▶ Data for this task:
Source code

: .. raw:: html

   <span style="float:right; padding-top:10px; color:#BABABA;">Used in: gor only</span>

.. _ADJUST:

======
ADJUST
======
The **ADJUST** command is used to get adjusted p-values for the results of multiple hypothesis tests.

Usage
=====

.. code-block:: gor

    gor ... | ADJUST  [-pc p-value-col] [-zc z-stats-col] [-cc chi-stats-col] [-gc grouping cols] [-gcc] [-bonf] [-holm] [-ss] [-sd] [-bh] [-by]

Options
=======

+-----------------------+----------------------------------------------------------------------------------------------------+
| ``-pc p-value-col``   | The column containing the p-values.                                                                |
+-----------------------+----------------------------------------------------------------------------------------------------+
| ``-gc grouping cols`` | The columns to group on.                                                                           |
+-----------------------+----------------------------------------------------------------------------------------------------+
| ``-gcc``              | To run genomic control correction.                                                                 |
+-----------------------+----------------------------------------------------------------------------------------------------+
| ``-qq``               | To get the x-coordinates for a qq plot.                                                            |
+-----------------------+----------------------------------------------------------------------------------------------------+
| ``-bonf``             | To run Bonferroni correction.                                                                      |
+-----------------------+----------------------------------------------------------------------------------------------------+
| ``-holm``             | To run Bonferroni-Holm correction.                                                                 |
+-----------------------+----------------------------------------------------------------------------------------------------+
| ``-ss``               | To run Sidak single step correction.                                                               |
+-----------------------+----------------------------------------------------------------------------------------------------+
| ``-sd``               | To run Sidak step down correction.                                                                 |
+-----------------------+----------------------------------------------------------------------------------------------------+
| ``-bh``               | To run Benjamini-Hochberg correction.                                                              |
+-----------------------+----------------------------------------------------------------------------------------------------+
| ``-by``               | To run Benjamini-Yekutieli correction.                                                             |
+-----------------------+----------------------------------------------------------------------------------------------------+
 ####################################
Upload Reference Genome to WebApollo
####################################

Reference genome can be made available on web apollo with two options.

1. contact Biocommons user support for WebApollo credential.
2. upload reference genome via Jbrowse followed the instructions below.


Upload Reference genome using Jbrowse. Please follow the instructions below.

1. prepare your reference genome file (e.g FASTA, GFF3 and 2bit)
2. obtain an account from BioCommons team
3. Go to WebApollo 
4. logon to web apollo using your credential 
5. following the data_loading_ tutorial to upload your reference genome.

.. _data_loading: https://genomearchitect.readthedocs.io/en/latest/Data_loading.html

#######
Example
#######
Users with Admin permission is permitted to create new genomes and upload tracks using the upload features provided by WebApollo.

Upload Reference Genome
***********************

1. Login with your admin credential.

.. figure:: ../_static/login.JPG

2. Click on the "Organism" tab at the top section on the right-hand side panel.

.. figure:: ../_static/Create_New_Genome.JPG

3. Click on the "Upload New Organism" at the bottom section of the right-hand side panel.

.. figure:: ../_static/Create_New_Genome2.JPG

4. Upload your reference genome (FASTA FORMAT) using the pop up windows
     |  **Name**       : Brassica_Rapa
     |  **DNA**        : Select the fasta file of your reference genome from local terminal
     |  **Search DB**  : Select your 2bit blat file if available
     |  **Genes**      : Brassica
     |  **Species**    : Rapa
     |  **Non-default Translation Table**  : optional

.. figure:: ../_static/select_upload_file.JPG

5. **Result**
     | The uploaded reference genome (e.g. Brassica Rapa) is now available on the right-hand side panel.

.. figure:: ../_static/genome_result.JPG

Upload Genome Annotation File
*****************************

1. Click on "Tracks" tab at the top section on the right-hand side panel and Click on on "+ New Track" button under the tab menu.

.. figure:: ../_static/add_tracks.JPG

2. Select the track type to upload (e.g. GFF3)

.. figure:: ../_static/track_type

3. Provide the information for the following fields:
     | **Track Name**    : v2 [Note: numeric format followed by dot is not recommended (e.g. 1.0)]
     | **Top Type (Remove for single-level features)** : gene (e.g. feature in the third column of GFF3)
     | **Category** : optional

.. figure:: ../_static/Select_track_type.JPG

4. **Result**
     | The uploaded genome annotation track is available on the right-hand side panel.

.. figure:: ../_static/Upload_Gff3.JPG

▶ Exercise instructions: The entire listing is to be reproduced without alteration.

▶ Solution to the problem:
Source code

: .. raw:: html

   <span style="float:right; padding-top:10px; color:#BABABA;">Used in: gor only</span>

.. _ADJUST:

======
ADJUST
======
The **ADJUST** command is used to get adjusted p-values for the results of multiple hypothesis tests.

Usage
=====

.. code-block:: gor

    gor ... | ADJUST  [-pc p-value-col] [-zc z-stats-col] [-cc chi-stats-col] [-gc grouping cols] [-gcc] [-bonf] [-holm] [-ss] [-sd] [-bh] [-by]

Options
=======

+-----------------------+----------------------------------------------------------------------------------------------------+
| ``-pc p-value-col``   | The column containing the p-values.                                                                |
+-----------------------+----------------------------------------------------------------------------------------------------+
| ``-gc grouping cols`` | The columns to group on.                                                                           |
+-----------------------+----------------------------------------------------------------------------------------------------+
| ``-gcc``              | To run genomic control correction.                                                                 |
+-----------------------+----------------------------------------------------------------------------------------------------+
| ``-qq``               | To get the x-coordinates for a qq plot.                                                            |
+-----------------------+----------------------------------------------------------------------------------------------------+
| ``-bonf``             | To run Bonferroni correction.                                                                      |
+-----------------------+----------------------------------------------------------------------------------------------------+
| ``-holm``             | To run Bonferroni-Holm correction.                                                                 |
+-----------------------+----------------------------------------------------------------------------------------------------+
| ``-ss``               | To run Sidak single step correction.                                                               |
+-----------------------+----------------------------------------------------------------------------------------------------+
| ``-sd``               | To run Sidak step down correction.                                                                 |
+-----------------------+----------------------------------------------------------------------------------------------------+
| ``-bh``               | To run Benjamini-Hochberg correction.                                                              |
+-----------------------+----------------------------------------------------------------------------------------------------+
| ``-by``               | To run Benjamini-Yekutieli correction.                                                             |
+-----------------------+----------------------------------------------------------------------------------------------------+
 ####################################
Upload Reference Genome to WebApollo
####################################

Reference genome can be made available on web apollo with two options.

1. contact Biocommons user support for WebApollo credential.
2. upload reference genome via Jbrowse followed the instructions below.


Upload Reference genome using Jbrowse. Please follow the instructions below.

1. prepare your reference genome file (e.g FASTA, GFF3 and 2bit)
2. obtain an account from BioCommons team
3. Go to WebApollo 
4. logon to web apollo using your credential 
5. following the data_loading_ tutorial to upload your reference genome.

.. _data_loading: https://genomearchitect.readthedocs.io/en/latest/Data_loading.html

#######
Example
#######
Users with Admin permission is permitted to create new genomes and upload tracks using the upload features provided by WebApollo.

Upload Reference Genome
***********************

1. Login with your admin credential.

.. figure:: ../_static/login.JPG

2. Click on the "Organism" tab at the top section on the right-hand side panel.

.. figure:: ../_static/Create_New_Genome.JPG

3. Click on the "Upload New Organism" at the bottom section of the right-hand side panel.

.. figure:: ../_static/Create_New_Genome2.JPG

4. Upload your reference genome (FASTA FORMAT) using the pop up windows
     |  **Name**       : Brassica_Rapa
     |  **DNA**        : Select the fasta file of your reference genome from local terminal
     |  **Search DB**  : Select your 2bit blat file if available
     |  **Genes**      : Brassica
     |  **Species**    : Rapa
     |  **Non-default Translation Table**  : optional

.. figure:: ../_static/select_upload_file.JPG

5. **Result**
     | The uploaded reference genome (e.g. Brassica Rapa) is now available on the right-hand side panel.

.. figure:: ../_static/genome_result.JPG

Upload Genome Annotation File
*****************************

1. Click on "Tracks" tab at the top section on the right-hand side panel and Click on on "+ New Track" button under the tab menu.

.. figure:: ../_static/add_tracks.JPG

2. Select the track type to upload (e.g. GFF3)

.. figure:: ../_static/track_type

3. Provide the information for the following fields:
     | **Track Name**    : v2 [Note: numeric format followed by dot is not recommended (e.g. 1.0)]
     | **Top Type (Remove for single-level features)** : gene (e.g. feature in the third column of GFF3)
     | **Category** : optional

.. figure:: ../_static/Select_track_type.JPG

4. **Result**
     | The uploaded genome annotation track is available on the right-hand side panel.

.. figure:: ../_static/Upload_Gff3.JPG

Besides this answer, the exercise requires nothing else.